Your instructions:
Give again the line that contains "278 198 1173", plus every line after it to the end of the records, unchanged.
___ Task material ___
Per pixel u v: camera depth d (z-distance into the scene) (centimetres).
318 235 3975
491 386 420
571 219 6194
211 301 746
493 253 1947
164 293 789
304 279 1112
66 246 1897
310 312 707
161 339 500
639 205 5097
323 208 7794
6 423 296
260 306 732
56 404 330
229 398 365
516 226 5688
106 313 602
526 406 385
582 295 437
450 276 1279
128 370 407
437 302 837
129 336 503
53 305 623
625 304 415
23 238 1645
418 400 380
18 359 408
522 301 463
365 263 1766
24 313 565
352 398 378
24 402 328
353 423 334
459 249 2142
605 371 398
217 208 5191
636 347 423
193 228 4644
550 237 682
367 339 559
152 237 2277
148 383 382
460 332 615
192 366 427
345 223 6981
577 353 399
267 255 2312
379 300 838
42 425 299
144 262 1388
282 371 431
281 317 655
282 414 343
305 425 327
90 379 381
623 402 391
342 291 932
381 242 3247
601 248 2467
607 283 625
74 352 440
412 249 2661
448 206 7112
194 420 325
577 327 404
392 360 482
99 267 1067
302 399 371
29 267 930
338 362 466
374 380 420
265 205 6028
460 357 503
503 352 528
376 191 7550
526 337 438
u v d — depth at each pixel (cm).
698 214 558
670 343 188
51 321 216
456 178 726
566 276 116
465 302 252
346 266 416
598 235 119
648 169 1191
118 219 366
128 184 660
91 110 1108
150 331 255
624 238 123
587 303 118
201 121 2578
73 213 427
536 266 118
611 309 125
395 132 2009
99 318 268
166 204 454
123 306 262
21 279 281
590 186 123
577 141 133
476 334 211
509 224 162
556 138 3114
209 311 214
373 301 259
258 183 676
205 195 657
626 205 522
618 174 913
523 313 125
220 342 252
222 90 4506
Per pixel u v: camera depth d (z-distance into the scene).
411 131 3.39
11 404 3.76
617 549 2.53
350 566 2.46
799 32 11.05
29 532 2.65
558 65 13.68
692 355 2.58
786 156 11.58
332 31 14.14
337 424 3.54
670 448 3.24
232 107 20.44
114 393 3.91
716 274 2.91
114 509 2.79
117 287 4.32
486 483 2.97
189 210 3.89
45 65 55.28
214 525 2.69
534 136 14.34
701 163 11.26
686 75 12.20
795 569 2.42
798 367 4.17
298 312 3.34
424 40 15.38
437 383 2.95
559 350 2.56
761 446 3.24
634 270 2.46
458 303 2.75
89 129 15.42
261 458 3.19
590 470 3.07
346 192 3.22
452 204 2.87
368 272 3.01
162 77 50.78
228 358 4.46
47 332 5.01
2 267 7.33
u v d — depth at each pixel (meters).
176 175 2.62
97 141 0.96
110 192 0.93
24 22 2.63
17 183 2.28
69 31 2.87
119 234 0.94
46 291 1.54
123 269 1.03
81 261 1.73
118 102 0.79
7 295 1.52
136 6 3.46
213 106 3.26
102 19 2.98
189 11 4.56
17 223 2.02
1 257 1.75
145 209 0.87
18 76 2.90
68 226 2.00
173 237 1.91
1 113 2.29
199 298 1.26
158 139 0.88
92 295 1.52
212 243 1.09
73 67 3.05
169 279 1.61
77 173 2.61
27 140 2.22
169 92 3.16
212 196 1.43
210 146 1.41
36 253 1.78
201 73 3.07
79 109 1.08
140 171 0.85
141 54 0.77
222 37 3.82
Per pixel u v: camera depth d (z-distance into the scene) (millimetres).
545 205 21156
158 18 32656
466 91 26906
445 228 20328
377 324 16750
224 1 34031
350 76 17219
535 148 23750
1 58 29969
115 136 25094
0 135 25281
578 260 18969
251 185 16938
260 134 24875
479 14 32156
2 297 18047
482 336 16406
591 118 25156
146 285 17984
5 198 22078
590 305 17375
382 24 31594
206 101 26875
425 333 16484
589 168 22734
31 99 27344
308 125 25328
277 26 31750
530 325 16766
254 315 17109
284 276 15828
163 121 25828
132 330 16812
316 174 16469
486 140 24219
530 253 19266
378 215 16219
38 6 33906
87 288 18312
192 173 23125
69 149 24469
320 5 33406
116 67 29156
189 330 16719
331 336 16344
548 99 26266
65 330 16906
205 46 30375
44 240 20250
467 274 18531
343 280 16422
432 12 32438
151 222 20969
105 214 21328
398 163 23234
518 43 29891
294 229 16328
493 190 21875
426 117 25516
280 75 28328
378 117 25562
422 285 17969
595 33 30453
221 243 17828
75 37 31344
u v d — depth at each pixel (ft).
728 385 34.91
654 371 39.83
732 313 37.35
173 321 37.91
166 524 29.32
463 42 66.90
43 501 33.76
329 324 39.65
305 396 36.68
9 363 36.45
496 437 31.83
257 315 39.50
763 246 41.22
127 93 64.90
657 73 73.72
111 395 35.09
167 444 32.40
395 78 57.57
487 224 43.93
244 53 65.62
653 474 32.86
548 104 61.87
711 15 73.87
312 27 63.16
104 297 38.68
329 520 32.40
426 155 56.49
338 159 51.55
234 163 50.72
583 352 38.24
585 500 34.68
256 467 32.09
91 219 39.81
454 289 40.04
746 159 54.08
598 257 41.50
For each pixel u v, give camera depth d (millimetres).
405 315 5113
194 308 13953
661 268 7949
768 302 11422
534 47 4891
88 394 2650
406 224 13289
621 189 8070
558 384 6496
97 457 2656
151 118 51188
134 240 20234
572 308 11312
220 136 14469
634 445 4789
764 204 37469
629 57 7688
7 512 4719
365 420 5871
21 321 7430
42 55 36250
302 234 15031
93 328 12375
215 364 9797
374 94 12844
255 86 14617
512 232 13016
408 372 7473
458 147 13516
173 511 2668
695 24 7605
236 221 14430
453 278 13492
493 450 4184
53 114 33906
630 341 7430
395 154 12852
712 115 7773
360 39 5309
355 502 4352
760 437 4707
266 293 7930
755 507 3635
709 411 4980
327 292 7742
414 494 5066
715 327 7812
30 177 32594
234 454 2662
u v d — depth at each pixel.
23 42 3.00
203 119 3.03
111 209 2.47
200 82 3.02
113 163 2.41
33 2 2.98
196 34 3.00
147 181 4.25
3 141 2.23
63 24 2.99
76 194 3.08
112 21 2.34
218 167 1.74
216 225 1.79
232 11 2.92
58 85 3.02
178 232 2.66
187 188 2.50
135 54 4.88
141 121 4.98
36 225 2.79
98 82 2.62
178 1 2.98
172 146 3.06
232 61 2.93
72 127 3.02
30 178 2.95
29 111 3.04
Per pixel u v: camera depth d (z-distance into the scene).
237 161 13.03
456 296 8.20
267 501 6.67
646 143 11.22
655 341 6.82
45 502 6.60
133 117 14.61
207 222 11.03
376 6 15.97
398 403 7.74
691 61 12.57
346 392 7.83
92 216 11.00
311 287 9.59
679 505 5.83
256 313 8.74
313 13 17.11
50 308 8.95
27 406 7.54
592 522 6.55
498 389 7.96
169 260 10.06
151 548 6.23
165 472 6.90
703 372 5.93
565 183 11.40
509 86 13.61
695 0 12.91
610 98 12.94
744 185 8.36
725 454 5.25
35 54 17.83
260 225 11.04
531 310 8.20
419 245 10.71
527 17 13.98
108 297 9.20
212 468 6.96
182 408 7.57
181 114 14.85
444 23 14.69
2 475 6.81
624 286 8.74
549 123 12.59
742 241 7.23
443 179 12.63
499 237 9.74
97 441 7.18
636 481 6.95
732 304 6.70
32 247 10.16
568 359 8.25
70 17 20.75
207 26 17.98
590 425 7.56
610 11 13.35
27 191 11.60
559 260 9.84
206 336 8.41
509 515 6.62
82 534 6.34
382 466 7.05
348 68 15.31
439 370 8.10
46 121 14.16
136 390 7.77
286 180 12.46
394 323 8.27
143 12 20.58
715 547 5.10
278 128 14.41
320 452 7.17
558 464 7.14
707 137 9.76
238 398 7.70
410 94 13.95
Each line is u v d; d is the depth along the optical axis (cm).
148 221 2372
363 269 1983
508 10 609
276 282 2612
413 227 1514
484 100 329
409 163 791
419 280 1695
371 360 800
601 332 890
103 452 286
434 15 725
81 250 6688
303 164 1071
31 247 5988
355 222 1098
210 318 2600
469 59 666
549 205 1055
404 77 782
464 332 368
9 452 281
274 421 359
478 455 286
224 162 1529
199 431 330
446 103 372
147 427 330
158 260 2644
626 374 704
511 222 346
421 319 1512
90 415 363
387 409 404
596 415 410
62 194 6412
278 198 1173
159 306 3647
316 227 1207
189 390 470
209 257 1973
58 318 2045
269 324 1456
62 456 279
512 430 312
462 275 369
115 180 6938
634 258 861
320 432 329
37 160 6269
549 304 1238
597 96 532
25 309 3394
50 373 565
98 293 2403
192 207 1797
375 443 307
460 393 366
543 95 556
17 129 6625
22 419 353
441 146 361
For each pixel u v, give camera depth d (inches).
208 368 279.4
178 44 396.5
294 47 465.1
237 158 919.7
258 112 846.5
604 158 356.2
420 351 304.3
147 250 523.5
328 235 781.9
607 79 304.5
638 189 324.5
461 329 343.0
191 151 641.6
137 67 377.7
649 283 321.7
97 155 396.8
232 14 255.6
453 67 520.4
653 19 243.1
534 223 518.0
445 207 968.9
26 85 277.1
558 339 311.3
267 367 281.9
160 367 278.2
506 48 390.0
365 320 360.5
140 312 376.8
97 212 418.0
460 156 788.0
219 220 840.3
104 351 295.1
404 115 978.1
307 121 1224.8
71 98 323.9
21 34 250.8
___
Answer below:
278 198 1173
159 306 3647
316 227 1207
189 390 470
209 257 1973
58 318 2045
269 324 1456
62 456 279
512 430 312
462 275 369
115 180 6938
634 258 861
320 432 329
37 160 6269
549 304 1238
597 96 532
25 309 3394
50 373 565
98 293 2403
192 207 1797
375 443 307
460 393 366
543 95 556
17 129 6625
22 419 353
441 146 361
For each pixel u v, give camera depth d (inches).
208 368 279.4
178 44 396.5
294 47 465.1
237 158 919.7
258 112 846.5
604 158 356.2
420 351 304.3
147 250 523.5
328 235 781.9
607 79 304.5
638 189 324.5
461 329 343.0
191 151 641.6
137 67 377.7
649 283 321.7
97 155 396.8
232 14 255.6
453 67 520.4
653 19 243.1
534 223 518.0
445 207 968.9
26 85 277.1
558 339 311.3
267 367 281.9
160 367 278.2
506 48 390.0
365 320 360.5
140 312 376.8
97 212 418.0
460 156 788.0
219 220 840.3
104 351 295.1
404 115 978.1
307 121 1224.8
71 98 323.9
21 34 250.8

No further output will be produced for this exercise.